Many of us know it's not easy to cut back on something we enjoy, like drinking alcohol. It's an intrinsic part of our culture that plays a role in our social lives, from weddings to baby showers to even funerals. But researchers at the University College London have found mindfulness meditation can help curb alcohol cravings for heavy drinkers, without the need to quit.

After completing an 11-minute mindfulness training session, heavy drinkers had fewer drinks over the next week than people who were taught relaxation techniques. The mindfulness group had 9.3 fewer units, or the equivalent of 3 pints of beer, in the following week compared to the week prior to the study. There was no significant reduction in alcohol use among those who practiced relaxation techniques.

"By being more aware of their cravings, we think the study participants were able to bring intention back into the equation, instead of automatically reaching for the drink when they feel a craving," said Dr. Sunjeev Kamboj, lead author of the study and part of the UCL Clinical Psychopharmacology Unit, in a statement.

Mindfulness can help drinkers achieve a heightened awareness of their feelings and bodily sensations to help them pay attention to their cravings rather than suppress them. Drinkers were told that if they notice their bodily sensations, they could tolerate them as "temporary events" without needing to act on them. In other words, this technique can help redirect focus on what's happening in the present moment.

Typically, mindfulness-based treatments can involve several hours of training over sessions. For example, a 2012 study found practicing 10 minutes of mindfulness meditation per day over 16 weeks can significantly lead to improvements in neural functioning linked to enhanced focused attention. The quality of our attention determines whether we're present and alert, or mentally and/or emotionally distracted, which can influence how much we do or do not drink.

In the study, published in the International Journal of Neuropsychopharmacology, researchers sought to observe whether a brief intervention - an informal mindfulness meditation session lasting 11 minutes — could benefit people at risk for problems with alcohol. A total of 68 adults who drink heavily, but not to the point of having an alcohol use disorder, were separated into two groups: mindfulness training techniques and relaxation techniques. Half of them listened to an 11-minute audio recording that taught mindfulness training; the other half did relaxation training designed to reduce cravings. Both groups were encouraged to practice their respective techniques throughout the week.

The researchers note the study was double-blinded, which means people did not know what intervention they were being given. For example, the word "mindfulness" was not used in any recruitment or experimental materials. This would ensure drinkers' preconceived notions about the technique would not influence the study's findings.

Since the training sessions were both brief, researchers expected to see a small change in drinking habits, and small differences between the two groups. However, the mindfulness meditation group reaped more benefits than the relaxation group.
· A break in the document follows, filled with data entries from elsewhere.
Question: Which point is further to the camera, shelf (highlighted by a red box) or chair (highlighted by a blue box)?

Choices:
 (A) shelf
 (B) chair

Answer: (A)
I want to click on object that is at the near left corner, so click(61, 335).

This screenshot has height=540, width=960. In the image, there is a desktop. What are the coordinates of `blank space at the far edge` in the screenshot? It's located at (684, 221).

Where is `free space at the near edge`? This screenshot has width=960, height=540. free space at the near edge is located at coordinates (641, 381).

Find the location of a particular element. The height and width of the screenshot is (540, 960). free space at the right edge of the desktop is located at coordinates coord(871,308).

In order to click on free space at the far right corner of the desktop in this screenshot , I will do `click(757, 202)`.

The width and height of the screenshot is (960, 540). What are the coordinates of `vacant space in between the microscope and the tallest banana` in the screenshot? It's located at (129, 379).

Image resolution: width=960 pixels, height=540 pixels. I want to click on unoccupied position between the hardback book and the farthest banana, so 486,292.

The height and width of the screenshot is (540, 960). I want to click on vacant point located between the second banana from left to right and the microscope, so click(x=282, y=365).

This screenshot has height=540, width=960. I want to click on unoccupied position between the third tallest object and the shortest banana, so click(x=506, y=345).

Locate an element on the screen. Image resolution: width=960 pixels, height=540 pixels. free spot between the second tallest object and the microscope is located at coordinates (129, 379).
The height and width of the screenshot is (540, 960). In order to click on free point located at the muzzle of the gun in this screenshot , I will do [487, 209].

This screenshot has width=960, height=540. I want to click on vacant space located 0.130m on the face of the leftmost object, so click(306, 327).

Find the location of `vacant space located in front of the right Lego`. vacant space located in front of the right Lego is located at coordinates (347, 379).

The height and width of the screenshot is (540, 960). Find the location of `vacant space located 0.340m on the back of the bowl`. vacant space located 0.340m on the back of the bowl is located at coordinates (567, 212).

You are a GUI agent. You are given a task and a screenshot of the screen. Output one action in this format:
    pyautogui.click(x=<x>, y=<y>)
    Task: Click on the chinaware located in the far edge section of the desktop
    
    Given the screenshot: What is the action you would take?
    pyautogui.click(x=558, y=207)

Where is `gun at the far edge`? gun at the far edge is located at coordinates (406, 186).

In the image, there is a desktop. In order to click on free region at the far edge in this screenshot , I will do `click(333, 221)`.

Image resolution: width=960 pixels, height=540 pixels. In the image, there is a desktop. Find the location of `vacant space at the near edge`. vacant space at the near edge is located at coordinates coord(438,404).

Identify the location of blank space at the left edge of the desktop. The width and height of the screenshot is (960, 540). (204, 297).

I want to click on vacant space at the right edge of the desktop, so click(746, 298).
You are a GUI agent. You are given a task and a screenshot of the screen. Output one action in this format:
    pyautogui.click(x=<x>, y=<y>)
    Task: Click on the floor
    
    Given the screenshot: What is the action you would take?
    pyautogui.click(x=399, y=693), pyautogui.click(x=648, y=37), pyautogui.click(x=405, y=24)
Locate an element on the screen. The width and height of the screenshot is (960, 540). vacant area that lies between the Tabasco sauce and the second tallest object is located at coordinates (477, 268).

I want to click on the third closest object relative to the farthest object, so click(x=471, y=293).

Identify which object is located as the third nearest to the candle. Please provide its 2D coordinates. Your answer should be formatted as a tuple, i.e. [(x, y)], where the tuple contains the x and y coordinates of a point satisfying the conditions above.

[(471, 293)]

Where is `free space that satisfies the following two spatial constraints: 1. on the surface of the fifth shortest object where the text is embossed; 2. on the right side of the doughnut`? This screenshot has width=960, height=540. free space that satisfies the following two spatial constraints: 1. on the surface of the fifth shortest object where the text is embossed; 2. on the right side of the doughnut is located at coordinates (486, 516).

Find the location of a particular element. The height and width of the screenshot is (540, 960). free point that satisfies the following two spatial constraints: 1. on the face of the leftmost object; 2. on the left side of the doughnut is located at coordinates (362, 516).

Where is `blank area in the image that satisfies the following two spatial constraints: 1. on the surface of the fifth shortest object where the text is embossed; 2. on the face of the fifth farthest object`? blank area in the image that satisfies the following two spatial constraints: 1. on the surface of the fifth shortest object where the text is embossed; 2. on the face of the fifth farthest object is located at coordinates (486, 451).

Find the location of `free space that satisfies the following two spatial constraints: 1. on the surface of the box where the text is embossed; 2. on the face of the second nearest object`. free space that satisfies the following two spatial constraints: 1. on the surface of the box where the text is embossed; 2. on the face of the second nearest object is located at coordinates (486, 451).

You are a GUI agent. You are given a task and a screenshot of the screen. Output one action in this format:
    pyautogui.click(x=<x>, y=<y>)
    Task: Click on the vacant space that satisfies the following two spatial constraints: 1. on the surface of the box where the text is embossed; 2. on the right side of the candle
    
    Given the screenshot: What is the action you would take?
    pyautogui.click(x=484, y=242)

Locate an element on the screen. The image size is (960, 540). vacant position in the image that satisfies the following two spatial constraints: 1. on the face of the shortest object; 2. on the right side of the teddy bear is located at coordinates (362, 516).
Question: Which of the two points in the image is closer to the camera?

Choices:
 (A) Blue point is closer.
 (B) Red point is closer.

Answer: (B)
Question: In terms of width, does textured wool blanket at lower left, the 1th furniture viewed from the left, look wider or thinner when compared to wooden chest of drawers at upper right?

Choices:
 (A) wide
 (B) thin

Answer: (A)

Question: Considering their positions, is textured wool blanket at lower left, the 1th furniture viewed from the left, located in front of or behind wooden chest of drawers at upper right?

Kamboj believes it's because mindfulness can make a person more aware of their tendency to respond reflexively to urges.

Also, the findings suggest limited mindfulness training and limited encouragement could have a significant effect if it's continually practiced. Kamboj and his colleagues believe its effects could extend to more than just alcohol.

"Our team is also looking into how mindfulness might help people with other substance use problems," said Shirley Serfaty, co-author of the study and part of UCL Clinical, Educational and Health Psychology.

Mindfulness meditation can help heavy drinkers curb their drinking habits, especially since they're a group at risk for alcohol addiction and abuse. Moreover, excessive drinking can raise the risk of health problems, including cancer, cardiovascular disease, dementia and depression, among many others. Drinking too much alcohol on a regular basis affects every body system, although its effects can vary for each individual.

Reducing drinking with mindfulness meditation could help prevent more severe alcohol-related problems from developing.

Source: Kamboj SK, Irez D, Serfaty S et al. Ultra-Brief Mindfulness Training Reduces Alcohol Consumption in At-Risk Drinkers: A Randomized Double-Blind Active-Controlled Experiment. International Journal of Neuropsychopharmacology. 2017.